Erik D. Demaine, Martin L. Demaine, Anna Lubiw, Arlo Shallit, Jonah L. Shallit

professors and students
MIT and University of Waterloo
Boston MA, USA and Waterloo ON, Canada
This work is a collaboration involving Erik D. Demaine (MIT), Martin Demaine (MIT), Anna Lubiw (Waterloo), Arlo Shallit, and Jonah Shallit. The goal was to do math with family members: Erik is Martin's son, and Arlo and Jonah are Anna's sons.

We were exploring what 3-dimensional shapes can be made from a planar polygon and one zipper. Or, to put it another way, what 3-dimensional shapes can be unzipped to lie flat in the plane without overlap.

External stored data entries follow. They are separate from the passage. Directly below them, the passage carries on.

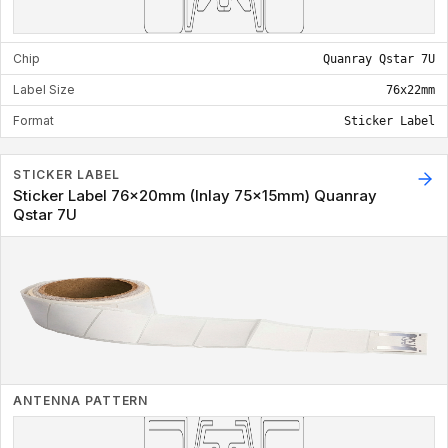
Chip
Quanray Qstar 7U
Label Size
76x22mm
Format
Sticker Label
STICKER LABEL
Sticker Label 76x20mm (Inlay 75x15mm) Quanray
Qstar 7U
ANTENNA PATTERN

Felt models with real zippers are a satisfyingly tangible way to appreciate the problem.
zipper unfolding of an octahedron
5" x 5" x 5" (3d); 12" x 16" (2d)
felt with zipper, plus colour photocopy
2010
An octahedron can be unzipped to a planar polygon.

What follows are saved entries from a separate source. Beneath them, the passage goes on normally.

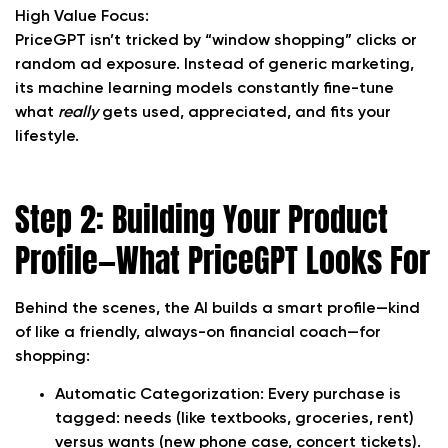
High Value Focus:
PriceGPT isn’t tricked by “window shopping” clicks or
random ad exposure. Instead of generic marketing,
its machine learning models constantly fine-tune
what
really
gets used, appreciated, and fits your
lifestyle.
Step 2: Building Your Product
Profile—What PriceGPT Looks For
Behind the scenes, the AI builds a smart profile—kind
of like a friendly, always-on financial coach—for
shopping:
Automatic Categorization:
Every purchase is
tagged: needs (like textbooks, groceries, rent)
versus wants (new phone case, concert tickets).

In fact, all the Platonic and Archimedean solids have zipper unfoldings (http://erikdemaine.org/zippers/).
Can every convex polyhedron be unzipped to a planar shape? If the zipper is restricted to travel along the edges of the polyhedron, then a Hamiltonian path is necessary (though not sufficient) and the answer is "no". The general question is open.
zipper unfolding of a double pyramid
5" x 5" x 5" (3d); 9" x 15" (2d)
felt with zipper, plus colour photocopy
2010
On the outside, this model is an octahedron. However, it has an extra square face on the inside, so it is really two pyramids glued together on their bases. This two-celled polyhedral complex has a zipper unfolding.